这是我们在路上的第三天。谢琳讲了很多琐事,大多关于她的家庭,有时也聊到让她印象深刻的支援武汉的经历。我发觉其实她和那盆植物一样,不需要太多,只要有阳光和水的滋养,就能迅速挺拔起来。
卡车司机收入高,一年攒下20万元对谢琳来说不算难事,但这些年来,她一直没存下钱。从1998年开始,她几乎在不停歇地还债。当时她组建了一个车队,手下有五辆卡车,专门在淮北的矿上拉煤。有一回为水泥厂运了500吨煤后,对方称厂子停产,没法结账。她要账不得,只能找朋友周转,为此在外欠下10万元的债。同一年,她的女儿出生,为了还债,她几乎没空休息,开始一趟接一趟地跑车。
长久以来,她是家里主要的收入来源,孩子上学、吃穿用度、家人在外欠的债务全靠她负责。2014年,她离了婚,两手空空,借了十几万元在老家买房,过了三年,债务还清,她才舍得为自己的卧室购置一张床,在那之前,她都睡在床垫上。
2019年的那场车祸后,有认识她的人说:“老谢这回怕起不来了。”朋友们也以为她会经历一段低迷期,没想到疫情到来,她没有半点犹豫,就决定去给医院送物资。她想:“如果要在生命和别的东西之间做选择,那一定选生命。”
她也已经没有别的选择,只能在路上。这辆正在往成都奔驰的大板车是她贷款50多万买的,今年开年时,贷款才刚刚还清。
我们谈起那位服用农药自杀的司机,她为他感到不值。如果她认识他,她会把自己所有的经历讲给他听。她理解他的心境。去年7、8月份,她连续两个月从新疆往嘉兴运送西瓜,原定一趟运费是19000元,去掉油费成本,能赚将近一万元。结果送到货后,货主说西瓜蔫了,一次要扣12000元,一次干脆不给钱。她也气得要买农药,但心里还是知道,“那就是吓吓他们。”
她总觉得自己做司机,看见了广阔的世界,心也要宽广些。她想起在西藏看到的野花,“它想盛开,可没有水分,所以来不及长叶子,直接就把花开出来了。”那时她坐在小花旁边,忍不住感叹生命的神奇,“从沙漠里都开出花来,人有什么过不去的?”

● ● ● ● ● ● ●

» **思考练习**:
(1) 把练习文本中的“她也已经没有别的选择,只能在路上。”这句话译成英文。
(2) 请从练习文本中一字不差地抄写一段,从“2019年的那场车祸后,有认”开始,到“今年开年时,贷款才刚刚还清。”为止,两端的词语都要包括在内。

● ● ● ● ● ● ●

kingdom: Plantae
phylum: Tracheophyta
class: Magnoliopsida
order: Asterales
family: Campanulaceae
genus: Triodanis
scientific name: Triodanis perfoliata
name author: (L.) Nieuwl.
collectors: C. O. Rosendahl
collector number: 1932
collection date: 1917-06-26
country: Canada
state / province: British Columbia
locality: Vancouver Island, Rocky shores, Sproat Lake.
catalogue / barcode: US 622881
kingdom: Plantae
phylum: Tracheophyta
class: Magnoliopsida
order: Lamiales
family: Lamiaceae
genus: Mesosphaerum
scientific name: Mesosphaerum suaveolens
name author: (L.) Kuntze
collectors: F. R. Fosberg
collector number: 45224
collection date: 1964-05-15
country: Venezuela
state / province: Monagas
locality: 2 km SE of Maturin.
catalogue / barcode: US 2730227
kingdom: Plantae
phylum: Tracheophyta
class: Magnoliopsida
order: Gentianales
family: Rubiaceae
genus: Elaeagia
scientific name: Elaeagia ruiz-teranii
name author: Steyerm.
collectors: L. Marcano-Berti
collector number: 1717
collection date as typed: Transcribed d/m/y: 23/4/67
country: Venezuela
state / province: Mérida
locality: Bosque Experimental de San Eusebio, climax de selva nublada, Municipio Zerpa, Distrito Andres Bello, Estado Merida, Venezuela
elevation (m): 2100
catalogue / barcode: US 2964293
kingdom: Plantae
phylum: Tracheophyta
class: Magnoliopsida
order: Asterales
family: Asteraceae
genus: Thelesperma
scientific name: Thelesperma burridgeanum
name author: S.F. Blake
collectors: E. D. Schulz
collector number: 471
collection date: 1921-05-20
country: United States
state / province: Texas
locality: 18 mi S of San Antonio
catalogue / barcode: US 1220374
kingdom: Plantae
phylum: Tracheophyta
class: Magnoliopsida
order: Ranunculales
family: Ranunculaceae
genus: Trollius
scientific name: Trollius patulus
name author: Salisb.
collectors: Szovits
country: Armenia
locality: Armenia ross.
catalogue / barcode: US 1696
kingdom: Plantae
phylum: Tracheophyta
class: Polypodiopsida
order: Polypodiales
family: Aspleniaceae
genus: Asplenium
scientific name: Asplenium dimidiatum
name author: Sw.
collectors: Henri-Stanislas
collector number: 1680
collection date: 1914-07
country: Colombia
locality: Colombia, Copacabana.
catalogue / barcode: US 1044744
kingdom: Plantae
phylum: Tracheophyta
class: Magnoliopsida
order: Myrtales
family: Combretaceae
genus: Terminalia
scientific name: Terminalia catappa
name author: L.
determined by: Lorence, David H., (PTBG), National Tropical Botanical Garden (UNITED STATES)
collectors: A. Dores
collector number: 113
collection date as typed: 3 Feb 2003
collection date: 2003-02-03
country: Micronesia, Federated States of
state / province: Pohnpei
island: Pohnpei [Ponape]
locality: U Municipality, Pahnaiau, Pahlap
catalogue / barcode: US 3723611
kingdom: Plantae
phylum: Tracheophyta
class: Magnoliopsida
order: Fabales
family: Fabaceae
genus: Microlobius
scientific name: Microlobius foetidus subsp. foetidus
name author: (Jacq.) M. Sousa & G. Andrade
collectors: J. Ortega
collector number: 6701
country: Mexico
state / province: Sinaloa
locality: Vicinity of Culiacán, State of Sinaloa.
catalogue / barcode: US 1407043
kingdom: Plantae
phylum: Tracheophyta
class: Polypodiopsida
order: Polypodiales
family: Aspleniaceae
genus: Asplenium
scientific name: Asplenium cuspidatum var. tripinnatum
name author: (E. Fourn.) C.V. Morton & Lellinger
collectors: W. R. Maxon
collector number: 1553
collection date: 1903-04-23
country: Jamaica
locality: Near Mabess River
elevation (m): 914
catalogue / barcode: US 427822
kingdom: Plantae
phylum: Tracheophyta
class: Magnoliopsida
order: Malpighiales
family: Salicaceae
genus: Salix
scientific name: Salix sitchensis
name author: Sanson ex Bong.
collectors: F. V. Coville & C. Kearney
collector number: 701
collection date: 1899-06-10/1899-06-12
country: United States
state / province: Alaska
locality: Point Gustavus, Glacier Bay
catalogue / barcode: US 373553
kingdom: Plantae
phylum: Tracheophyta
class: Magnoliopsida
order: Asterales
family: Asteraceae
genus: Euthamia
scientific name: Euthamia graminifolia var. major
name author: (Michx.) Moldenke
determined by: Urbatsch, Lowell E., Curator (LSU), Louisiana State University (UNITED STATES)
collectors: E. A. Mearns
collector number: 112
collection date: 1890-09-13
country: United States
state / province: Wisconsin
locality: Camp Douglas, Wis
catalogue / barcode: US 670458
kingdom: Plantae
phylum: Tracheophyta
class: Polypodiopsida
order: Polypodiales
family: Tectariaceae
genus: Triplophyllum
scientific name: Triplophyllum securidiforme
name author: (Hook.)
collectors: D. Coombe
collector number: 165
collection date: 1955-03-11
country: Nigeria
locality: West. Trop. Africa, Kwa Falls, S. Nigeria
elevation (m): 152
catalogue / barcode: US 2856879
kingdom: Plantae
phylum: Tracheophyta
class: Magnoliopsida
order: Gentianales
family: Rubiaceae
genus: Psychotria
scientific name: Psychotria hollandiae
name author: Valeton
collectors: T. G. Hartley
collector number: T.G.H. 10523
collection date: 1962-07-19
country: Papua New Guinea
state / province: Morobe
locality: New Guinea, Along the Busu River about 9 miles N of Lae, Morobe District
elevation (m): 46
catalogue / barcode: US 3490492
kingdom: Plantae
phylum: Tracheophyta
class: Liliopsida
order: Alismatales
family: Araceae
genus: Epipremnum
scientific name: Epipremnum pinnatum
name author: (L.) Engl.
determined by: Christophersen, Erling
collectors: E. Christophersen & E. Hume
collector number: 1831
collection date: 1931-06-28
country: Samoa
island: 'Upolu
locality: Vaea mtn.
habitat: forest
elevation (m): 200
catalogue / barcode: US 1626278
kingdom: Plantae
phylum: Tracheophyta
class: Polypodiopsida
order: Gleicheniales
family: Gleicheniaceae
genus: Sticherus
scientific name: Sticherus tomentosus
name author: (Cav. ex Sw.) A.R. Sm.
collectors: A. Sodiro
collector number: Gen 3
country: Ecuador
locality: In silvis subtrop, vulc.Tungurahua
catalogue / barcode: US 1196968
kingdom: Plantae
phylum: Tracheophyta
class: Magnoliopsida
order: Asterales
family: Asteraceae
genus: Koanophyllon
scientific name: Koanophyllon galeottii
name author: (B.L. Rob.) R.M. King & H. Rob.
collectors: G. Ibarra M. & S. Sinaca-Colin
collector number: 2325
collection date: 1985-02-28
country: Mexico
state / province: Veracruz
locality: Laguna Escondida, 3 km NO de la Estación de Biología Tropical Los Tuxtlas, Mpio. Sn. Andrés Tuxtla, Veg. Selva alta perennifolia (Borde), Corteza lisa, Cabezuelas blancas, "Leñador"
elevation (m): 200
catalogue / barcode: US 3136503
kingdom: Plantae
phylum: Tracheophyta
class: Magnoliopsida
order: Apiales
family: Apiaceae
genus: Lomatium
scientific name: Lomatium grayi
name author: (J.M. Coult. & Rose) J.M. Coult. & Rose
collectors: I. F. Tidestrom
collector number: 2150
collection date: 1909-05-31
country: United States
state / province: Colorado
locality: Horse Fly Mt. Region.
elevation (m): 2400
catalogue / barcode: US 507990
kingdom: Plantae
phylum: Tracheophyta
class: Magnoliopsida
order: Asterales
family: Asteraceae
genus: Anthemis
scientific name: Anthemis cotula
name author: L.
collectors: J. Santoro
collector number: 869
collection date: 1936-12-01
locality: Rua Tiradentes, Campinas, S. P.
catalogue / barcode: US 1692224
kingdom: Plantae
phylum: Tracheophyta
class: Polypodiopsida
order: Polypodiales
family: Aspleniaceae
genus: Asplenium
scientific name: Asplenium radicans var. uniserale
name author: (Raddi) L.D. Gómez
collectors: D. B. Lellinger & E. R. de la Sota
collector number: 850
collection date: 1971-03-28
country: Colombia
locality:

● ● ● ● ● ● ●

» **依次作答**:
(1) She had no other choice either; she could only stay on the road.

(2)
2019年的那场车祸后,有认识她的人说:“老谢这回怕起不来了。”朋友们也以为她会经历一段低迷期,没想到疫情到来,她没有半点犹豫,就决定去给医院送物资。她想:“如果要在生命和别的东西之间做选择,那一定选生命。”
她也已经没有别的选择,只能在路上。这辆正在往成都奔驰的大板车是她贷款50多万买的,今年开年时,贷款才刚刚还清。